■ Stated goal A:
Answer these from the book discussion guide:
(i) Whose three funerals does the guide name?
(ii) What subtitle did the author give the book?
(iii) Which two memoirs does the guide cite as centered on unhappy childhoods?
■ Stated goal B:
Please write out the part of the book discussion guide starting at "10. Why do you" and ending at "are they similar?".

9. During her time in America the author's relationship with her parents and her siblings changes. Discuss these changes and what brought them about.
10. Why do you think the author became involved with Karl and Byron? Why do these relationships turn out the way they do? What about her relationship with Bob? Compare and contrast them.
11. Throughout the story Adeline comes across as a remarkable individual. She is possessed of remarkable strength, resilience, and compassion. Is there any precedent for this in her family?
12. There are a number of funerals in the book, notably Ye Ye's, Father's, and Niang's. Discuss how the members of the family react to them. How are they different? How are they similar?
13. In the end, everyone becomes powerless in the face of Niang: the children, Aunt Baba, Ye Ye, even the author's father. Why is this? Even after her death she still is trying to manipulate the children. To what degree is she victorious? To what degree does she fail and why? What does the author learn after Niang's death: about her stepmother, about her siblings (particularly Lydia and James), and about herself? What is your final impression of Niang and of her children? How do you think they came to be this way?
14. The author subtitles the book, "The Memoir of an Unwanted Chinese Daughter." How are the events portrayed influenced by Chinese society and customs? To what degree is this account of an abusive childhood universal? Would the events be different if they were to occur in another society? If so, how?
15. What is the significance of the fairy tale told to the author by Aunt Baba on the aunt's deathbed? Compare the story to Cinderella. In the end, what do we learn about Aunt Baba's role in Adeline's life and about her attitudes toward her niece?
16. The author has said, "I read somewhere that an unhappy childhood is a writer's whole capital. If that is so, then I am rich indeed." Memoirs such as Angela's Ashes and The Liar's Club have centered on unhappy childhoods. In your opinion, what is the reason for this genre's recent popularity with readers? How have these memoirs influenced modern storytelling? In what ways do these stories inspire writers and readers alike?

■ Available data:
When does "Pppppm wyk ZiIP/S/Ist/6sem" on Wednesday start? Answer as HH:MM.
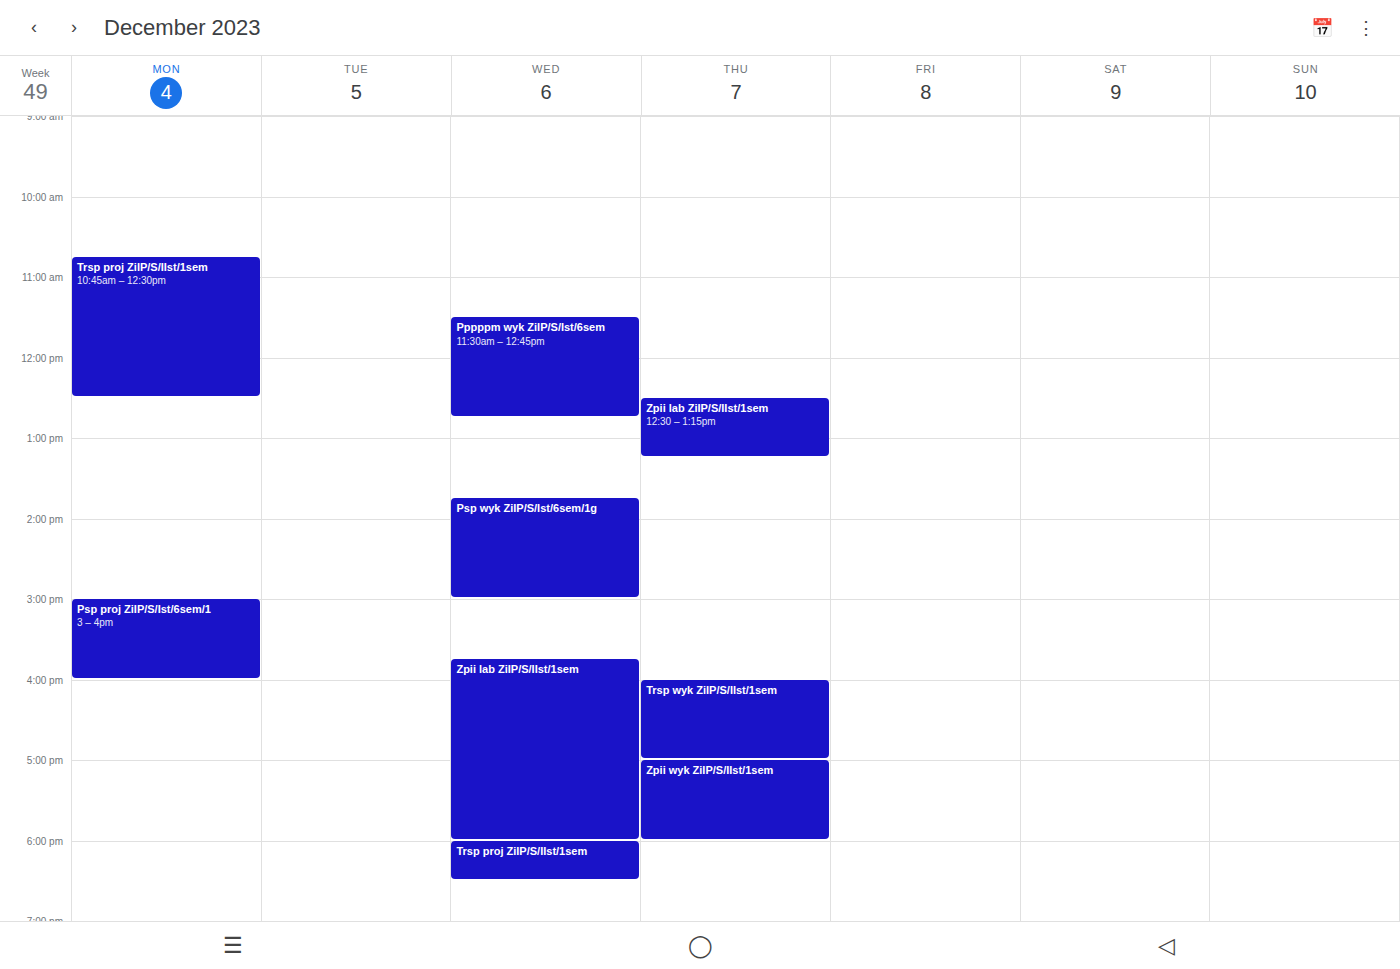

■ Task answer A:
(i) Ye Ye's, Father's, and Niang's.
(ii) "The Memoir of an Unwanted Chinese Daughter."
(iii) Angela's Ashes and The Liar's Club.

■ Task answer B:
10. Why do you think the author became involved with Karl and Byron? Why do these relationships turn out the way they do? What about her relationship with Bob? Compare and contrast them.
11. Throughout the story Adeline comes across as a remarkable individual. She is possessed of remarkable strength, resilience, and compassion. Is there any precedent for this in her family?
12. There are a number of funerals in the book, notably Ye Ye's, Father's, and Niang's. Discuss how the members of the family react to them. How are they different? How are they similar?